- _AUFGABE_: Kopiere aus dem Forenthread über die selbstaktualisierende Tabelle alles von „Ich arbeite haupsächlich“ bis hinunter zu „threadi (12. Oktober 2011)“, Wort für Wort.

- _TEXT ZUR ANALYSE_:
# Selbstaktualisierende Tabelle in Homepage einfügen...



## Peybro (12. Oktober 2011)

Hallo,
ich bin neu hier und will schon seit längerer Zeit diese Tabelle in meine Startseite bei Firefox einfügen. 
Sie soll sich dann auch immer wenn sich etwas auf der Originalseite ändert selbstständig aktualisieren.
Ich arbeite haupsächlich mit HTML, aber weiß dass es wahrscheinlich besser mit PHP o.Ä. hinhaut!

Weiß jemand von euch wie das zu bewerkstelligen ist?

Danke auf jeden Fall schonma'


----------



## threadi (12. Oktober 2011)

Bau sie per iframe ein und lade den Inhalt des iframes per JavaScript regelmäßig neu. Stichwort: window.setTimeout().


----------



## Peybro (13. Oktober 2011)

threadi hat gesagt.:


> Bau sie per iframe ein und lade den Inhalt des iframes per JavaScript regelmäßig neu. Stichwort: window.setTimeout().



Vielen Dank,
ich habe noch nach iframes geschaut und es so auch hingekriegt.
Die Selbstaktualisierung mit Java nicht, aber die Tabelle wird sowieso nur ein paar mal täglich aktualisiert, sodass es mir auch einmal reicht...


----------



## Frezl (13. Oktober 2011)

Ich schätze mal, dass sich die Tabelle nicht jede Sekunde ändern wird, dementsprechend reicht es, wenn die Seite bei einem Seitenaufruf neu eingebunden wird. Genau das hast du schon mit nem iFrame --> Problem gelöst 

Wenn du jedoch deine Startseite niemals neu lädst (warumauchimmerdudastunsolltest), will ich dir ans Herz legen: JavaScript != Java. Nicht, dass du nach dem falschen Begriff googlest! ;-)

Grüße,
Frezl


----------

Seitenweise Textauszüge:
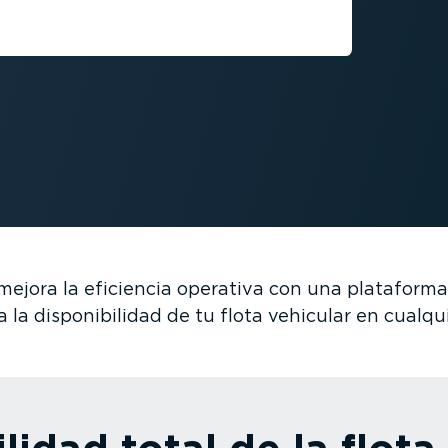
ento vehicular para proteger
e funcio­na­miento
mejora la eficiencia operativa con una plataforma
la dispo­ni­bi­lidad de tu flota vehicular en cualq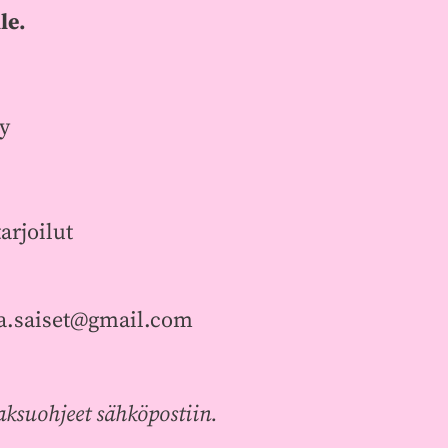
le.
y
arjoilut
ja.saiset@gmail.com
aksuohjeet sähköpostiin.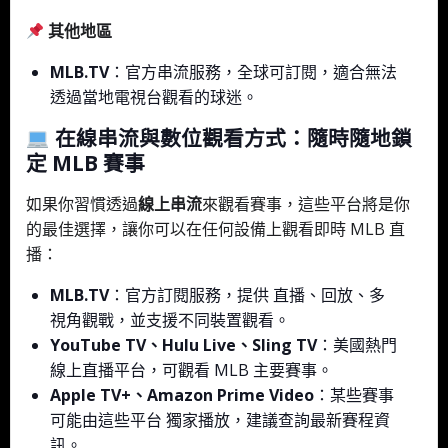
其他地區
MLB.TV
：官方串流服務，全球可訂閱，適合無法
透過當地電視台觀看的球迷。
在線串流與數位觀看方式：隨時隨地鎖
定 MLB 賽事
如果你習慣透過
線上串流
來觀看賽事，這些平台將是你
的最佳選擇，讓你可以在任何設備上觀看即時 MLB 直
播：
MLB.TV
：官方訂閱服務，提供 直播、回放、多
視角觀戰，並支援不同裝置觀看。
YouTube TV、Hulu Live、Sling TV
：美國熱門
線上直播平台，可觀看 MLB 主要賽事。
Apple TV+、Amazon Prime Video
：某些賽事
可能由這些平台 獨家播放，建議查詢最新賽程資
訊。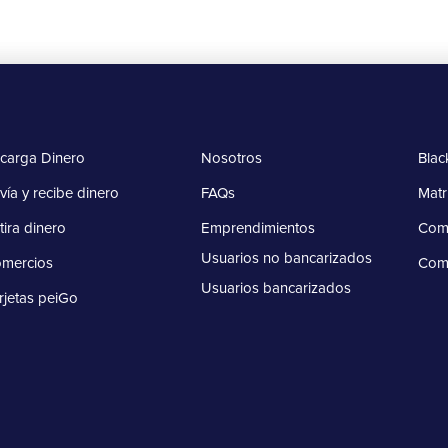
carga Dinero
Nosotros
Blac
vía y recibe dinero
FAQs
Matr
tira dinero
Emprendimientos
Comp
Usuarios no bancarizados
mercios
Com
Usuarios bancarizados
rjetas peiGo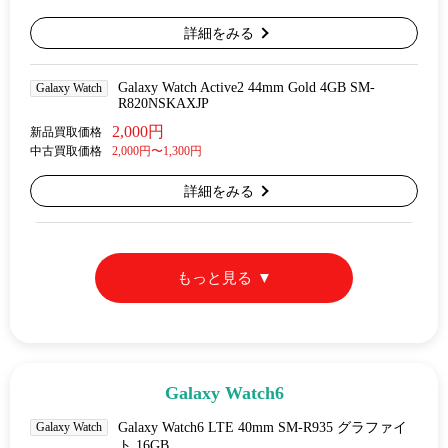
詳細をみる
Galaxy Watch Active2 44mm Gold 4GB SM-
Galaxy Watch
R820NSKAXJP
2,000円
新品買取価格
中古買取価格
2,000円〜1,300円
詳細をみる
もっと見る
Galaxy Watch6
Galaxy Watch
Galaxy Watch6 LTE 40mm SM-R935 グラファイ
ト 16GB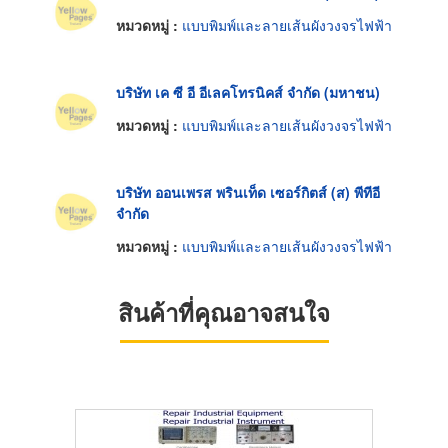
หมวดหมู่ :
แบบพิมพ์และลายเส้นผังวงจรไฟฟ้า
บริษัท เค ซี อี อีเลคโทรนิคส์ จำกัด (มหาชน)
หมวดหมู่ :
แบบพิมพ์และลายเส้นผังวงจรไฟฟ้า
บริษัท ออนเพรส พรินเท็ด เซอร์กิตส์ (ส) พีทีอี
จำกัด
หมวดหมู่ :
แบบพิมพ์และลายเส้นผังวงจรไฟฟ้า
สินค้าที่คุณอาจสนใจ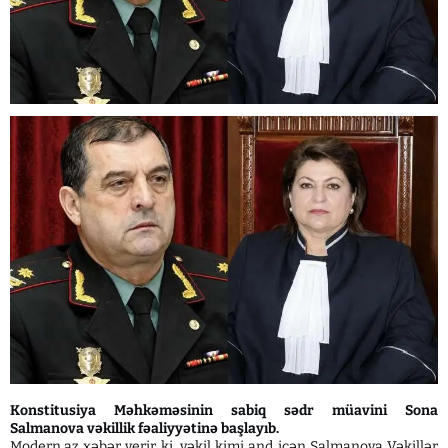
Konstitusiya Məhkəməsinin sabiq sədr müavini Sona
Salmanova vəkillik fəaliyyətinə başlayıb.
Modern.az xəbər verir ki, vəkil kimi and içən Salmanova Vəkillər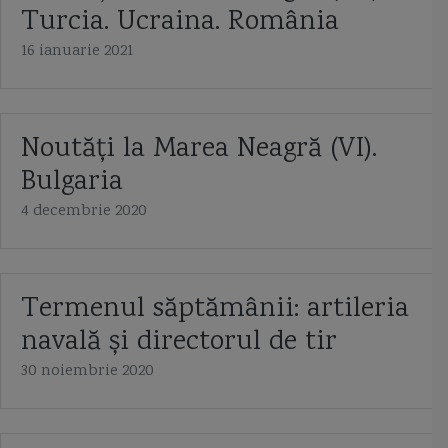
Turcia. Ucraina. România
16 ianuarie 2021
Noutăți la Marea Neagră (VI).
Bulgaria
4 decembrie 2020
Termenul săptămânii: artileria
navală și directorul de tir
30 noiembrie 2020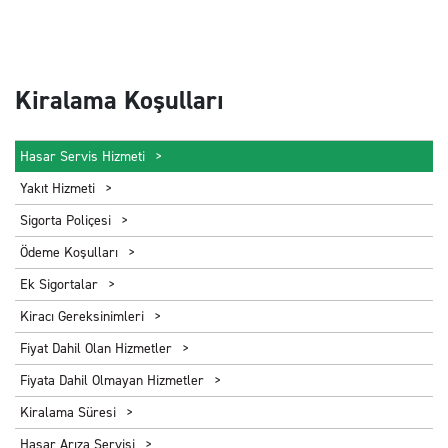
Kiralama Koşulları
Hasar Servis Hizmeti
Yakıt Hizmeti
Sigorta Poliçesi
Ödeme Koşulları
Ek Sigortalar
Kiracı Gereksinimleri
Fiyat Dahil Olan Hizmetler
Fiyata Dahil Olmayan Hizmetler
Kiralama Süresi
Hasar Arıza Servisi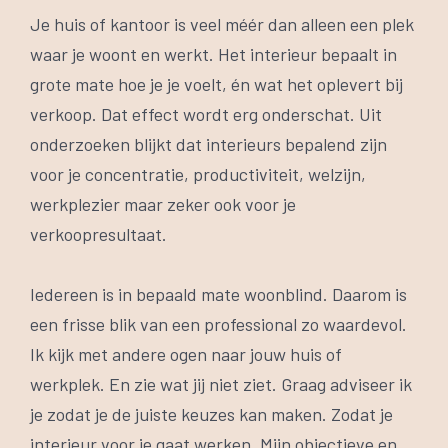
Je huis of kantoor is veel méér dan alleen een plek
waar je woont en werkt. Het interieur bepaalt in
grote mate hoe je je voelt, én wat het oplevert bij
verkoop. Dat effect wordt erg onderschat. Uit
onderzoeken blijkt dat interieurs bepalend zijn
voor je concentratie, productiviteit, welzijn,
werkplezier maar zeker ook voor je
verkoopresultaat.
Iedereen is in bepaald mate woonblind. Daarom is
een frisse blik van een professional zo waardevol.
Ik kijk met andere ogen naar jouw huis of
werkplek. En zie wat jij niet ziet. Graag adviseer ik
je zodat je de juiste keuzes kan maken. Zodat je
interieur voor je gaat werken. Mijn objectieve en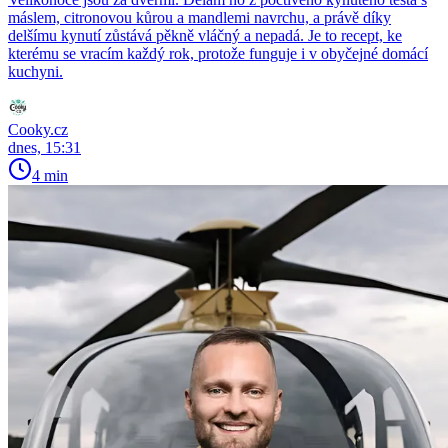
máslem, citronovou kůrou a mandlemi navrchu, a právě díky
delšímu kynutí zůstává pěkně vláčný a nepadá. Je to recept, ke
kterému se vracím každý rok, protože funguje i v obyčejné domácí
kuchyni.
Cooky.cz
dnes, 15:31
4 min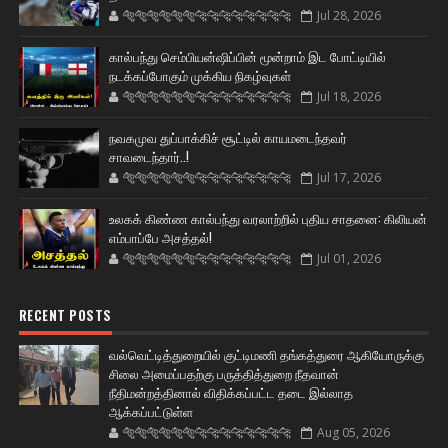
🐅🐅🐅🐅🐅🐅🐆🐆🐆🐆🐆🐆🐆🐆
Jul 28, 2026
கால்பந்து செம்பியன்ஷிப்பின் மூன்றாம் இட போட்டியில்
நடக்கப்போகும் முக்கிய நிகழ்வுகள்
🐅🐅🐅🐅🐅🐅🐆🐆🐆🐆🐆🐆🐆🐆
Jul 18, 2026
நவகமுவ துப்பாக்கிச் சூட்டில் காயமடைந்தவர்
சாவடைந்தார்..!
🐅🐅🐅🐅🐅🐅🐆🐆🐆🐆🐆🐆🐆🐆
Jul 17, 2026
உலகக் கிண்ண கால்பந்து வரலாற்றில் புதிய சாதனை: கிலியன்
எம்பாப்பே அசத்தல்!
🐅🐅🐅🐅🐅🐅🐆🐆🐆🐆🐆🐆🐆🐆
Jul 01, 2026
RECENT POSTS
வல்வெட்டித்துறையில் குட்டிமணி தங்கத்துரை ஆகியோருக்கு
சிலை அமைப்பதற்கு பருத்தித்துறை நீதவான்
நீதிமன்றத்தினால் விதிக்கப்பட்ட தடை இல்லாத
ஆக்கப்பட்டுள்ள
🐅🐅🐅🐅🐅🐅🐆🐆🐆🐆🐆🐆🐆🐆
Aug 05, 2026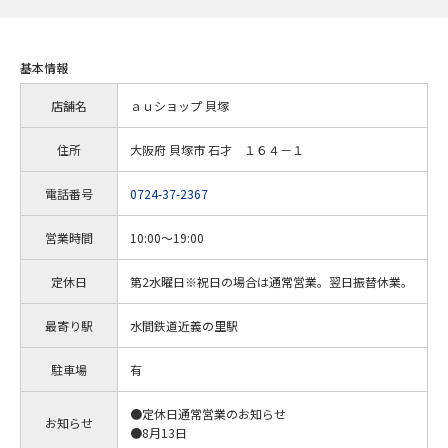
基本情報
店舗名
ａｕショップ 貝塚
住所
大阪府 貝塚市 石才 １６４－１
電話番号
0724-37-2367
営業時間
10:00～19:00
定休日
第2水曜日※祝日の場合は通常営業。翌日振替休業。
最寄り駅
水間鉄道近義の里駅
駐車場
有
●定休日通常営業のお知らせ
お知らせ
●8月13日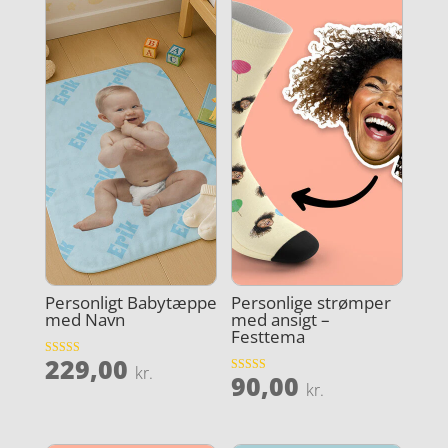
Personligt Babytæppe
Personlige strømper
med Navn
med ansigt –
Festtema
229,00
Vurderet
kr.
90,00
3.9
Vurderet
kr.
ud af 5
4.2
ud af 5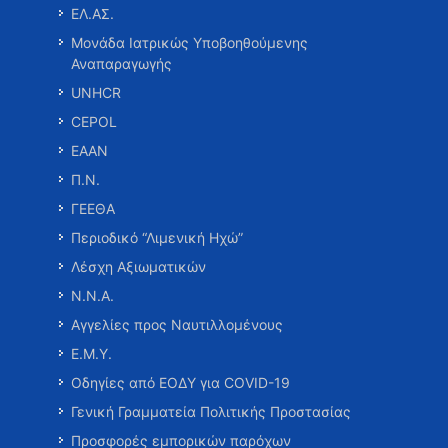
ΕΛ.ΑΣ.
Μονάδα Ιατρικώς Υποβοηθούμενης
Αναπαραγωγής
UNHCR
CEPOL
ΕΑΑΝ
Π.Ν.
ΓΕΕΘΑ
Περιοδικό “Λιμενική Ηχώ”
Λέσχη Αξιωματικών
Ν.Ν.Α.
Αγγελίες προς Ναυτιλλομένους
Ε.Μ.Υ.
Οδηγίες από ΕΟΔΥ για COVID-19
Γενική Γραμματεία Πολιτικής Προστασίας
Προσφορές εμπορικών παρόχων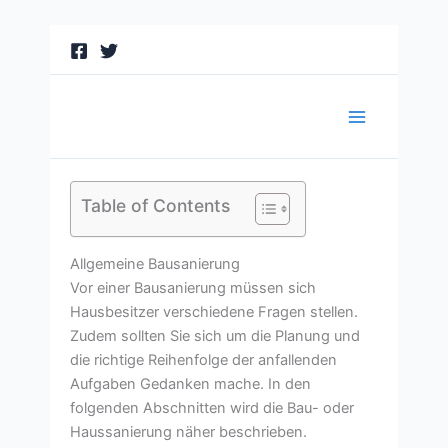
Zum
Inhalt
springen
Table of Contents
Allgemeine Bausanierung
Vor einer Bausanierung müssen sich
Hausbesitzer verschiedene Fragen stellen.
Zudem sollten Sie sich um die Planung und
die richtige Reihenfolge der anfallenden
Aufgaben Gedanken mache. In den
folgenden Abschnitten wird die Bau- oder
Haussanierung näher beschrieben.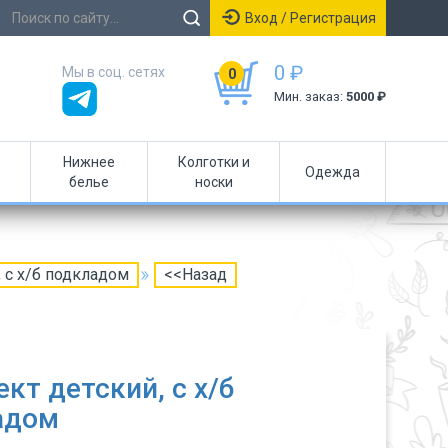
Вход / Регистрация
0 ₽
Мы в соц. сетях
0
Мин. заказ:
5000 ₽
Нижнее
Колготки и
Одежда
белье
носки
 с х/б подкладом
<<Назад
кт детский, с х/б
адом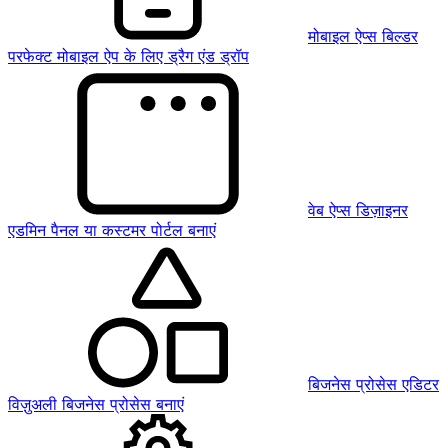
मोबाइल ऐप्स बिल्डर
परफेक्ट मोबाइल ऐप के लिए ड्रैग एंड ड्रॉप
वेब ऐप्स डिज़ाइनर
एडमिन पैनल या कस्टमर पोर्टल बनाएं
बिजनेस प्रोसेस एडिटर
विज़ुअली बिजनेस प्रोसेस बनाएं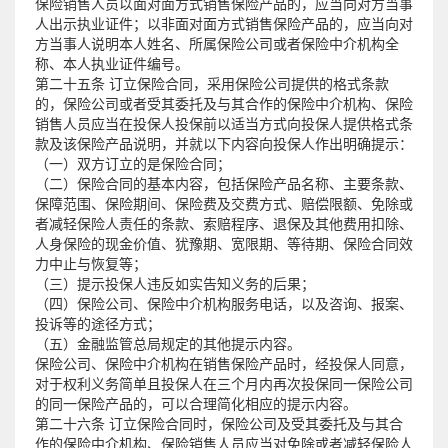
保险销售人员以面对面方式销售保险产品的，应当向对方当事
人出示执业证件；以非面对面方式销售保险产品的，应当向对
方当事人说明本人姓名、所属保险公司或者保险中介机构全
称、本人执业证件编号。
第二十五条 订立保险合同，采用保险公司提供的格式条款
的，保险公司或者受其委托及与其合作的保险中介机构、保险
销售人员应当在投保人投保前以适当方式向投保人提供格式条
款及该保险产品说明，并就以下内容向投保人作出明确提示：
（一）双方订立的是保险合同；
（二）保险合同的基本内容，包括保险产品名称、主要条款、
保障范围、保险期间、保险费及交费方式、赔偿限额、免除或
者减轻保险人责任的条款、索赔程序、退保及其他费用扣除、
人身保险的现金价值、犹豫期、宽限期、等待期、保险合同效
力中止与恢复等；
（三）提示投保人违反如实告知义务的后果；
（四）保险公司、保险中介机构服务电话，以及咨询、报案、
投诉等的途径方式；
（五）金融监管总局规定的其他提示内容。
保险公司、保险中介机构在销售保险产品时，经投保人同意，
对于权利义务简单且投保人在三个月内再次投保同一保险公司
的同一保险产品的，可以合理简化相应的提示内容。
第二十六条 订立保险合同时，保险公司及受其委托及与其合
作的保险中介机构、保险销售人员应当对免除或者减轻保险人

- _ERGEBNIS_:
Ich arbeite haupsächlich mit HTML, aber weiß dass es wahrscheinlich besser mit PHP o.Ä. hinhaut!

Weiß jemand von euch wie das zu bewerkstelligen ist?

Danke auf jeden Fall schonma'


----------



## threadi (12. Oktober 2011)